En 2008, Stephen Harper, alors premier ministre, s'est levé à la Chambre des communes et a prononcé des excuses du gouvernement du Canada. Depuis lors et jusqu’en 2015, une Commission Vérité et Réconciliation a rassemblé les récits des survivants, documenté l’histoire et publié un rapport historique contenant 94 appels à l’action. La réconciliation est devenue une doctrine juridique dans la jurisprudence ainsi que le langage dominant du discours sur les questions autochtones. En 2017, lorsque le Canada a célébré son 150ème anniversaire, la réconciliation avec les peuples autochtones était l’un des quatre thèmes principaux de l’année.

Pourtant, les images récentes de tombes anonymes et la prise de conscience brutale que tant d'enfants sont morts, loin de leur foyer et de leur famille, ont créé de nouvelles vagues de choc qui se répercuteront sur les mois à venir, d'autant plus qu'il est inévitable que d'autres tombes soient découvertes. . L’analogie la plus proche serait l’impact sur la conscience mondiale en 2015 de la photo du petit garçon migrant, Alan Kurdi, gisant noyé sur une plage en Grèce.

À travers la douleur et la tristesse

Difficile de savoir où ira toute cette énergie dans les mois et les années à venir. Certains d'entre eux ont été dirigés par la colère : plusieurs églises ont été incendiées, des statues ont été décapitées et renversées. Il y a des demandes pour renommer les rues, les bâtiments et les institutions. Le langage du « génocide » peut déclencher des activités au sein des organismes internationaux. Des appels à réparations se font entendre. La Chine a tenté d'exploiter situation pour détourner l'attention de ses propres péchés. 

Pendant ce temps, le gouvernement finalement choisi comme prochaine gouverneure générale Mary Simon, un Inuit qui a fréquenté un pensionnat. Comme la Nouvelle-Zélande, le Canada aura une femme autochtone comme incarnation de la Couronne. Ce geste de réconciliation a été non sans risque, puisque Simon ne parle pas français, mais c’est un choix judicieux avec une résonance institutionnelle et historique.

En tant que praticien ayant passé de nombreuses années dans la politique autochtone – dont huit en tant que sous-ministre du ministère fédéral responsable des affaires autochtones et du Nord – il me semble qu’il existe peut-être une fenêtre, aussi longue ou brève soit-elle, pour canaliser cette énergie vers de véritables projets structurels. réformes. Il existe une opportunité de faire les choses difficiles, et non les faciles, symboliques, et de faire le bien envers les enfants autochtones d'aujourd'hui.

Cela doit commencer par leur donner le meilleure éducation possible afin qu'ils grandissent équipés pour le 21St siècle, confiants et sûrs de leur identité et prêts à contribuer au travail du projet en cours qu'est le Canada. Nous ne résoudrons pas la marginalisation sociale sans nous attaquer à la participation économique. Nous devons également aborder les questions difficiles liées à une gouvernance efficace.. Nous devons parler – respectueusement et ouvertement – des difficultés liées à la garantie d’une gouvernance efficace, responsable et transparente au sein des gouvernements et des institutions autochtones.

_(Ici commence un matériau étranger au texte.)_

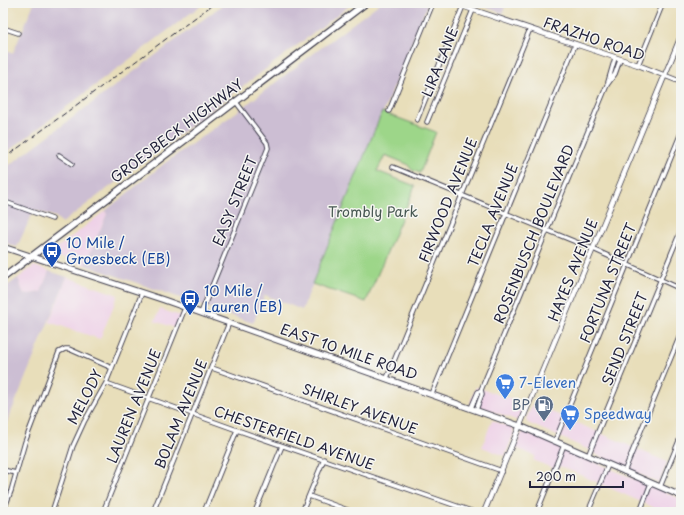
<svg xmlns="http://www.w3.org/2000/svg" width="684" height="515" font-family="'Playpen Sans',sans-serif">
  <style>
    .built { fill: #eed0e7 }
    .industrial { fill: #ccbed3 }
    .green { fill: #9dd689; stroke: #607c62 }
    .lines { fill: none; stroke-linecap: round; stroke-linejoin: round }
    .minor-casing { stroke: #403e4e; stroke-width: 5.5 }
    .tertiary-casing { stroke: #403e4e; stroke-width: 6 }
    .secondary-casing { stroke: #403e4e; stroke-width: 7 }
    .primary-casing { stroke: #403e4e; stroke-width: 8 }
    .minor { stroke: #fff; stroke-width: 3.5 }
    .tertiary { stroke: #fff; stroke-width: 4.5 }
    .secondary { stroke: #fff; stroke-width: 5 }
    .primary { stroke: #fff; stroke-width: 5.5 }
    .rail { stroke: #22223b; stroke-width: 1; stroke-dasharray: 6 3; stroke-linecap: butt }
    .labels { text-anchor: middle; stroke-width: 3; stroke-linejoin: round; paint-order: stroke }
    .street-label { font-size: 14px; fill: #22223b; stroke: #f6f6f2 }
    .park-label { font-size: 14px; fill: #475852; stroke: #f6f6f2 }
    .transit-label { font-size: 14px; fill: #164399; stroke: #f6f6f2; text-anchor: start }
    .shop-label { font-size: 14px; fill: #366cbe; stroke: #f6f6f2; text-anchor: start }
    .service-label { font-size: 14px; fill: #4e5e75; stroke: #f6f6f2; text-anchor: end }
  </style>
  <rect width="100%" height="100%" fill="#f6f6f2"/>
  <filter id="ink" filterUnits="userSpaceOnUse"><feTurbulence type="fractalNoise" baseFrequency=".025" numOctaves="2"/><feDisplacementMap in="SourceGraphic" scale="8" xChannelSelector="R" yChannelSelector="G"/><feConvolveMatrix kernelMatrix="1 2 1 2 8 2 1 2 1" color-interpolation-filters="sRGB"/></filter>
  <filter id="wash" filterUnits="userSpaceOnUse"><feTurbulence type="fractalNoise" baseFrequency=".012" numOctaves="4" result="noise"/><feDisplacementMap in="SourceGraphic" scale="16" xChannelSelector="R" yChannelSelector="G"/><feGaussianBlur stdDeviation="0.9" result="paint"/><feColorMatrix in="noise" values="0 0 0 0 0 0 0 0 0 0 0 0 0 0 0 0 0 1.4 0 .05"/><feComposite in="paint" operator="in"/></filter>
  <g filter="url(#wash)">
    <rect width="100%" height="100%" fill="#e8deba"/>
    <path class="built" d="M 105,211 L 107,214 L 85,265 L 49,254 Z
      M 34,266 L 49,271 L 41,292 L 24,295 L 18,278 Z
      M 67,277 L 118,295 L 100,339 L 49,322 Z
      M 160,309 L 180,316 L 175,328 L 155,321 Z
      M 476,387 L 525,404 L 519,421 L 470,403 Z
      M 533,404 L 667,462 L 659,483 L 595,454 L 594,452 L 528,423 L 526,419 Z
      M 492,420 L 512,428 L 514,433 L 505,456 L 482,447 Z
      M 525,432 L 681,499 L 675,512 L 664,512 L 560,466 L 557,470 L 533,460 L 535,456 L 516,448 L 521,434 Z"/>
    <path class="industrial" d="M 34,3 L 204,3 L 3,155 L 3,49 L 13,53 Z
      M 225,3 L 353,3 L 62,223 L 56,217 L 34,210 L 17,247 L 3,242 L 3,170 Z
      M 380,3 L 428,3 L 302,310 L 265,295 L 253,323 L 85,265 L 107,214 L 105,211 L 165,163 L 238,111 Z
      M 472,3 L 506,3 L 503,13 Z
      M 49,271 L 67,277 L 3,432 L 3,289 L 18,278 L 24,295 L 41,292 Z"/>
    <path class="green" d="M 382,112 L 436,132 L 420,173 L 412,170 L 407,164 L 385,155 L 377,171 L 415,186 L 366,302 L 312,284 Z"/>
  </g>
  <g filter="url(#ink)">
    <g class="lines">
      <defs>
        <path id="minor" d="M 3,28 L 18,33
          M 638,65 L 663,3
          M 608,82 L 615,58
          M 389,111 L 433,3
          M 417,120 L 463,6
          M 427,122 L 473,10
          M 59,155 L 72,164
          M 393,167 L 593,249 L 681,289
          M 5,202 L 52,219
          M 201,313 L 268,148 L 267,143 L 236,102
          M 212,368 L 502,471
          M 387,378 L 530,29
          M 106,383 L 237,430 L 474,512
          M 481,390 L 607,85 L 615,74 L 620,60
          M 432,394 L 575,45
          M 471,408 L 478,392 L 481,390 L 482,394 L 476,410
          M 555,441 L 681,133
          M 588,456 L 681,230
          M 3,470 L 16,473
          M 624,472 L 681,333
          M 660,487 L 681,436
          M 309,496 L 353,512
          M 3,512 L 11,491 L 25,442 L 59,352 L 65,349 L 69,349 L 112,368
          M 52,512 L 73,446 L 84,422 L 106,383 L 142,293
          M 103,512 L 185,308
          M 153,512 L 229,323
          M 204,512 L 237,430
          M 255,512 L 282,446
          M 302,512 L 324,459
          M 537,512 L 564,445
          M 588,512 L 608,465
          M 640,512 L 651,483"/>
        <path id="tertiary" d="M 453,3 L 638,65 L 681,82
          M 484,512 L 681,36"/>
        <path id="secondary" d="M 3,247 L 164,300 L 520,426 L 681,496"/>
        <path id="primary" d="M 3,278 L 366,3"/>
      </defs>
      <use href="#minor" class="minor-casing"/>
      <use href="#tertiary" class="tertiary-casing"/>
      <use href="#secondary" class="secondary-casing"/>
      <use href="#primary" class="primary-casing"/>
      <use href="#minor" class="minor"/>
      <use href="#tertiary" class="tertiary"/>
      <use href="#secondary" class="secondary"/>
      <use href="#primary" class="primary"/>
      <path class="rail" d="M 3,159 L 215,3"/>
    </g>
  </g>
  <defs>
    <symbol id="bus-pin" viewBox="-11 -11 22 30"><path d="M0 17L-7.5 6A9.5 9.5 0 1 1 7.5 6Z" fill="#1a4fb4" stroke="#f6f6f2"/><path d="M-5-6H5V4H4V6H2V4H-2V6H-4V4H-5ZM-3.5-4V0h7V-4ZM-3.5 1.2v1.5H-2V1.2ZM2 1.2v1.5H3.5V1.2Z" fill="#fff"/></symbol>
    <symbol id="supermarket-pin" viewBox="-11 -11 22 30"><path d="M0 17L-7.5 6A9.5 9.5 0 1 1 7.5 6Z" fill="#3f7fe0" stroke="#f6f6f2"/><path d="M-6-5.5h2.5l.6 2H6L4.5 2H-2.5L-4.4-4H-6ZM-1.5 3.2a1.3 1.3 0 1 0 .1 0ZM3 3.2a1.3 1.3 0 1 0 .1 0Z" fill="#fff"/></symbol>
    <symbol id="fuel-pin" viewBox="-11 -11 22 30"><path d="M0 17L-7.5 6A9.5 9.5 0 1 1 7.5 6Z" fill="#5c6f8a" stroke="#f6f6f2"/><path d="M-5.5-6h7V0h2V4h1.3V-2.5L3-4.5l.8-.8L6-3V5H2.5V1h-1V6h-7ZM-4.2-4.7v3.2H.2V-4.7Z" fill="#fff"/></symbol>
  </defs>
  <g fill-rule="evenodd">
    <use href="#bus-pin" x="41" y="240" width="22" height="30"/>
    <use href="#bus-pin" x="179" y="288" width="22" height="30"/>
    <use href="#supermarket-pin" x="494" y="372" width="22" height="30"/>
    <use href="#fuel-pin" x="533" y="394" width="22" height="30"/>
    <use href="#supermarket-pin" x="559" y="403" width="22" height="30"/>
  </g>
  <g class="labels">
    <g class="street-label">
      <text transform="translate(594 39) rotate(19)" y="5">FRAZHO ROAD</text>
      <text transform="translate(440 62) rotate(-68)" y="5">LIRA LANE</text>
      <text transform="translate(177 131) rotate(-37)" y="5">GROESBECK HIGHWAY</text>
      <text transform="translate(448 200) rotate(-68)" y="5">FIRWOOD AVENUE</text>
      <text transform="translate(235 201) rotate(-68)" y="5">EASY STREET</text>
      <text transform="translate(493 215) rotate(-68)" y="5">TECLA AVENUE</text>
      <text transform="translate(534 234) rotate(-68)" y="5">ROSENBUSCH BOULEVARD</text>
      <text transform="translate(573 270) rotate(-68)" y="5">HAYES AVENUE</text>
      <text transform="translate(608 283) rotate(-68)" y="5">FORTUNA STREET</text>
      <text transform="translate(625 339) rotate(-68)" y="5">SEND STREET</text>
      <text transform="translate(349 352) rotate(19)" y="5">EAST 10 MILE ROAD</text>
      <text transform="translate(85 397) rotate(-63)" y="5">MELODY</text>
      <text transform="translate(134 406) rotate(-68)" y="5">LAUREN AVENUE</text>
      <text transform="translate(360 409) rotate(20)" y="5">SHIRLEY AVENUE</text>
      <text transform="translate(181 414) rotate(-68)" y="5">BOLAM AVENUE</text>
      <text transform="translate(294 438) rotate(19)" y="5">CHESTERFIELD AVENUE</text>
    </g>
    <g class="park-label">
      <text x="373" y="217">Trombly Park</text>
    </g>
    <g class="transit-label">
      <text x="66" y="248">10 Mile /<tspan x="66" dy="16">Groesbeck (EB)</tspan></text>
      <text x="204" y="296">10 Mile /<tspan x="204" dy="16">Lauren (EB)</tspan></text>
    </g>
    <g class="shop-label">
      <text x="519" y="388">7-Eleven</text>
      <text x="584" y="419">Speedway</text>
    </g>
    <g class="service-label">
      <text x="530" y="410">BP</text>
    </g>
  </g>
  <rect width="684" height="515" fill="none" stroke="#f6f6f2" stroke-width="16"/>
  <path d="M530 481v6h93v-6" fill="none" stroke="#22223b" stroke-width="2"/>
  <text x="536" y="481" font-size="12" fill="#22223b" stroke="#f6f6f2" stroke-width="3" paint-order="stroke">200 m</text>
</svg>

Tout cela devra être fait ensemble dans un environnement où la confiance peut s’avérer insaisissable. Dans la mesure du possible, nous devons protéger ces questions des jeux partisans.

Cette année, nous avons été confrontés à une histoire troublée et à la prise de conscience qu’il nous reste encore beaucoup à faire pour parvenir à la réconciliation. Ce n’était pas une année pour des célébrations exubérantes. Mais nous avons déjà montré une volonté et une capacité d’élargir le cercle de l’inclusion. Hors de la douleur et de la tristesse, il est possible d’imaginer un renouvellement de cet engagement et un effort persistant pour faire mieux. C’est à cela que pourront ressembler les prochaines Fêtes du Canada, lorsque nous pourrons à nouveau nous rassembler en communautés et nous unir en tant que pays.